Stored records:
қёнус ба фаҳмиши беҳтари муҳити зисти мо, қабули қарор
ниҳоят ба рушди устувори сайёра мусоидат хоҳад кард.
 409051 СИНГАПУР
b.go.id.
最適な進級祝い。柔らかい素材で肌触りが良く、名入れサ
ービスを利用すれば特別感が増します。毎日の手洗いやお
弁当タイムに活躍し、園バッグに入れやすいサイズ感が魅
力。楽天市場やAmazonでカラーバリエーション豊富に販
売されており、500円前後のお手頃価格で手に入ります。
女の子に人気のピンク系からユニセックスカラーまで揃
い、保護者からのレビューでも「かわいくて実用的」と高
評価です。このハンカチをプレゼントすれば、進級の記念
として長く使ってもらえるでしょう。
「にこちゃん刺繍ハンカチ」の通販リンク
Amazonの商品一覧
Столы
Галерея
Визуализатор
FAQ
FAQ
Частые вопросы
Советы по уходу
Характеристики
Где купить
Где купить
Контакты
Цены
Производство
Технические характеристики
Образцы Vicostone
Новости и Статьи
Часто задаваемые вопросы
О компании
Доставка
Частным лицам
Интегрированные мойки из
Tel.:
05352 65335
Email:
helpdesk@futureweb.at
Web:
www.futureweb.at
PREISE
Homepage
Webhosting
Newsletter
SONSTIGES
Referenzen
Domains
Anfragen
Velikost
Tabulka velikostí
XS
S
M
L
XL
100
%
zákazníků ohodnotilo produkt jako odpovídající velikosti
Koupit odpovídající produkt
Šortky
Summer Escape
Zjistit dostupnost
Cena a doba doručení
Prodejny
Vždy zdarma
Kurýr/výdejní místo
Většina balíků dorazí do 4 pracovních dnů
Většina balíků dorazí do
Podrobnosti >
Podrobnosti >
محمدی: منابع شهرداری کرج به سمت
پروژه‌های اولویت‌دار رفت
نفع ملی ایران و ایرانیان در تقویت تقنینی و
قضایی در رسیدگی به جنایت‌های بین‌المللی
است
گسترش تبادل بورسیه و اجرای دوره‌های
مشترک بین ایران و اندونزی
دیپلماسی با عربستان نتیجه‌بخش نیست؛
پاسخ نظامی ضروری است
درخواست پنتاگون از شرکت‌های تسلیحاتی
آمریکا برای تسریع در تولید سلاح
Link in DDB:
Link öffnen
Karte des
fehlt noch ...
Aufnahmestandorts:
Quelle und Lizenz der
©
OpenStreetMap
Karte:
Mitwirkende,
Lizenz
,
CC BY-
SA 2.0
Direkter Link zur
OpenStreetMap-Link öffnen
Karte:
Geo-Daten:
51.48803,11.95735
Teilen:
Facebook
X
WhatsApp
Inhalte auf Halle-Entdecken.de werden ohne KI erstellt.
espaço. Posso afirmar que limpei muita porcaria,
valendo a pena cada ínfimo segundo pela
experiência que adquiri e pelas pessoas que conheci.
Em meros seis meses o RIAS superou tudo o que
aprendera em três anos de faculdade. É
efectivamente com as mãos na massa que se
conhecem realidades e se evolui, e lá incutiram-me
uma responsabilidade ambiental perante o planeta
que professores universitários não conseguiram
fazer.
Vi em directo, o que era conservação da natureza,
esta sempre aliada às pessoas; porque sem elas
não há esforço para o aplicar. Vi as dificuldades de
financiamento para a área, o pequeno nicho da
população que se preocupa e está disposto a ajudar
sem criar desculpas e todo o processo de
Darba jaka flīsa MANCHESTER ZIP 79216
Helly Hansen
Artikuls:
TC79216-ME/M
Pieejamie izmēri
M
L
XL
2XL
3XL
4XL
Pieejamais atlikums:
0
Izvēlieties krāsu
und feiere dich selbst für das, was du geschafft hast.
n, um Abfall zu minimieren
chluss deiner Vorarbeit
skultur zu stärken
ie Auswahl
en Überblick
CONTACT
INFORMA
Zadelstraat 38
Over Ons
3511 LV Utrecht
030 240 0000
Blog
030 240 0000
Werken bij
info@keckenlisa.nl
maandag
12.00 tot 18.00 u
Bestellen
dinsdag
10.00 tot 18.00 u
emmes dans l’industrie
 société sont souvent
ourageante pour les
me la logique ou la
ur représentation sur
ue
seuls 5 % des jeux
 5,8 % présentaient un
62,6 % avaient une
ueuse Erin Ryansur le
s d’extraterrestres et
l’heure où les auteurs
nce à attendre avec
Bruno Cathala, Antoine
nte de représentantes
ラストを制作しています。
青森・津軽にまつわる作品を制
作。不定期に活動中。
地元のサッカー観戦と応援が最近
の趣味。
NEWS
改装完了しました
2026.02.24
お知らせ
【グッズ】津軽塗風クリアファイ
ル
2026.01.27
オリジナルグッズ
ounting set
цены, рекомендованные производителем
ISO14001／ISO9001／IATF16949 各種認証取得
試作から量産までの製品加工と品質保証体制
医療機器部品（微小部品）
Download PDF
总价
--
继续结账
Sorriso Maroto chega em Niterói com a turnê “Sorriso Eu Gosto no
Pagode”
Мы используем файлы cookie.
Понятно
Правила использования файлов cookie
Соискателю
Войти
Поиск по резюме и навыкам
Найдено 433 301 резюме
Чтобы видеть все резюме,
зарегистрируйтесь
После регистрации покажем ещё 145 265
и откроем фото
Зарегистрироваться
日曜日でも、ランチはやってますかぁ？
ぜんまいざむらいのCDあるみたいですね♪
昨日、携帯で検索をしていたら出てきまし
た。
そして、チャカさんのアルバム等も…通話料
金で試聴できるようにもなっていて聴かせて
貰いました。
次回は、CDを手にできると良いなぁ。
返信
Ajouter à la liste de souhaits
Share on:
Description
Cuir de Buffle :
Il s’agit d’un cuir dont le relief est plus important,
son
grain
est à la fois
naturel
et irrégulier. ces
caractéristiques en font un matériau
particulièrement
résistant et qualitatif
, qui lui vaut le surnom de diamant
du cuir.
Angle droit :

**Problem requirements:**
However many lines the data holds, return each one exactly.

**Result of this exercise:**
қёнус ба фаҳмиши беҳтари муҳити зисти мо, қабули қарор
ниҳоят ба рушди устувори сайёра мусоидат хоҳад кард.
 409051 СИНГАПУР
b.go.id.
最適な進級祝い。柔らかい素材で肌触りが良く、名入れサ
ービスを利用すれば特別感が増します。毎日の手洗いやお
弁当タイムに活躍し、園バッグに入れやすいサイズ感が魅
力。楽天市場やAmazonでカラーバリエーション豊富に販
売されており、500円前後のお手頃価格で手に入ります。
女の子に人気のピンク系からユニセックスカラーまで揃
い、保護者からのレビューでも「かわいくて実用的」と高
評価です。このハンカチをプレゼントすれば、進級の記念
として長く使ってもらえるでしょう。
「にこちゃん刺繍ハンカチ」の通販リンク
Amazonの商品一覧
Столы
Галерея
Визуализатор
FAQ
FAQ
Частые вопросы
Советы по уходу
Характеристики
Где купить
Где купить
Контакты
Цены
Производство
Технические характеристики
Образцы Vicostone
Новости и Статьи
Часто задаваемые вопросы
О компании
Доставка
Частным лицам
Интегрированные мойки из
Tel.:
05352 65335
Email:
helpdesk@futureweb.at
Web:
www.futureweb.at
PREISE
Homepage
Webhosting
Newsletter
SONSTIGES
Referenzen
Domains
Anfragen
Velikost
Tabulka velikostí
XS
S
M
L
XL
100
%
zákazníků ohodnotilo produkt jako odpovídající velikosti
Koupit odpovídající produkt
Šortky
Summer Escape
Zjistit dostupnost
Cena a doba doručení
Prodejny
Vždy zdarma
Kurýr/výdejní místo
Většina balíků dorazí do 4 pracovních dnů
Většina balíků dorazí do
Podrobnosti >
Podrobnosti >
محمدی: منابع شهرداری کرج به سمت
پروژه‌های اولویت‌دار رفت
نفع ملی ایران و ایرانیان در تقویت تقنینی و
قضایی در رسیدگی به جنایت‌های بین‌المللی
است
گسترش تبادل بورسیه و اجرای دوره‌های
مشترک بین ایران و اندونزی
دیپلماسی با عربستان نتیجه‌بخش نیست؛
پاسخ نظامی ضروری است
درخواست پنتاگون از شرکت‌های تسلیحاتی
آمریکا برای تسریع در تولید سلاح
Link in DDB:
Link öffnen
Karte des
fehlt noch ...
Aufnahmestandorts:
Quelle und Lizenz der
©
OpenStreetMap
Karte:
Mitwirkende,
Lizenz
,
CC BY-
SA 2.0
Direkter Link zur
OpenStreetMap-Link öffnen
Karte:
Geo-Daten:
51.48803,11.95735
Teilen:
Facebook
X
WhatsApp
Inhalte auf Halle-Entdecken.de werden ohne KI erstellt.
espaço. Posso afirmar que limpei muita porcaria,
valendo a pena cada ínfimo segundo pela
experiência que adquiri e pelas pessoas que conheci.
Em meros seis meses o RIAS superou tudo o que
aprendera em três anos de faculdade. É
efectivamente com as mãos na massa que se
conhecem realidades e se evolui, e lá incutiram-me
uma responsabilidade ambiental perante o planeta
que professores universitários não conseguiram
fazer.
Vi em directo, o que era conservação da natureza,
esta sempre aliada às pessoas; porque sem elas
não há esforço para o aplicar. Vi as dificuldades de
financiamento para a área, o pequeno nicho da
população que se preocupa e está disposto a ajudar
sem criar desculpas e todo o processo de
Darba jaka flīsa MANCHESTER ZIP 79216
Helly Hansen
Artikuls:
TC79216-ME/M
Pieejamie izmēri
M
L
XL
2XL
3XL
4XL
Pieejamais atlikums:
0
Izvēlieties krāsu
und feiere dich selbst für das, was du geschafft hast.
n, um Abfall zu minimieren
chluss deiner Vorarbeit
skultur zu stärken
ie Auswahl
en Überblick
CONTACT
INFORMA
Zadelstraat 38
Over Ons
3511 LV Utrecht
030 240 0000
Blog
030 240 0000
Werken bij
info@keckenlisa.nl
maandag
12.00 tot 18.00 u
Bestellen
dinsdag
10.00 tot 18.00 u
emmes dans l’industrie
 société sont souvent
ourageante pour les
me la logique ou la
ur représentation sur
ue
seuls 5 % des jeux
 5,8 % présentaient un
62,6 % avaient une
ueuse Erin Ryansur le
s d’extraterrestres et
l’heure où les auteurs
nce à attendre avec
Bruno Cathala, Antoine
nte de représentantes
ラストを制作しています。
青森・津軽にまつわる作品を制
作。不定期に活動中。
地元のサッカー観戦と応援が最近
の趣味。
NEWS
改装完了しました
2026.02.24
お知らせ
【グッズ】津軽塗風クリアファイ
ル
2026.01.27
オリジナルグッズ
ounting set
цены, рекомендованные производителем
ISO14001／ISO9001／IATF16949 各種認証取得
試作から量産までの製品加工と品質保証体制
医療機器部品（微小部品）
Download PDF
总价
--
继续结账
Sorriso Maroto chega em Niterói com a turnê “Sorriso Eu Gosto no
Pagode”
Мы используем файлы cookie.
Понятно
Правила использования файлов cookie
Соискателю
Войти
Поиск по резюме и навыкам
Найдено 433 301 резюме
Чтобы видеть все резюме,
зарегистрируйтесь
После регистрации покажем ещё 145 265
и откроем фото
Зарегистрироваться
日曜日でも、ランチはやってますかぁ？
ぜんまいざむらいのCDあるみたいですね♪
昨日、携帯で検索をしていたら出てきまし
た。
そして、チャカさんのアルバム等も…通話料
金で試聴できるようにもなっていて聴かせて
貰いました。
次回は、CDを手にできると良いなぁ。
返信
Ajouter à la liste de souhaits
Share on:
Description
Cuir de Buffle :
Il s’agit d’un cuir dont le relief est plus important,
son
grain
est à la fois
naturel
et irrégulier. ces
caractéristiques en font un matériau
particulièrement
résistant et qualitatif
, qui lui vaut le surnom de diamant
du cuir.
Angle droit :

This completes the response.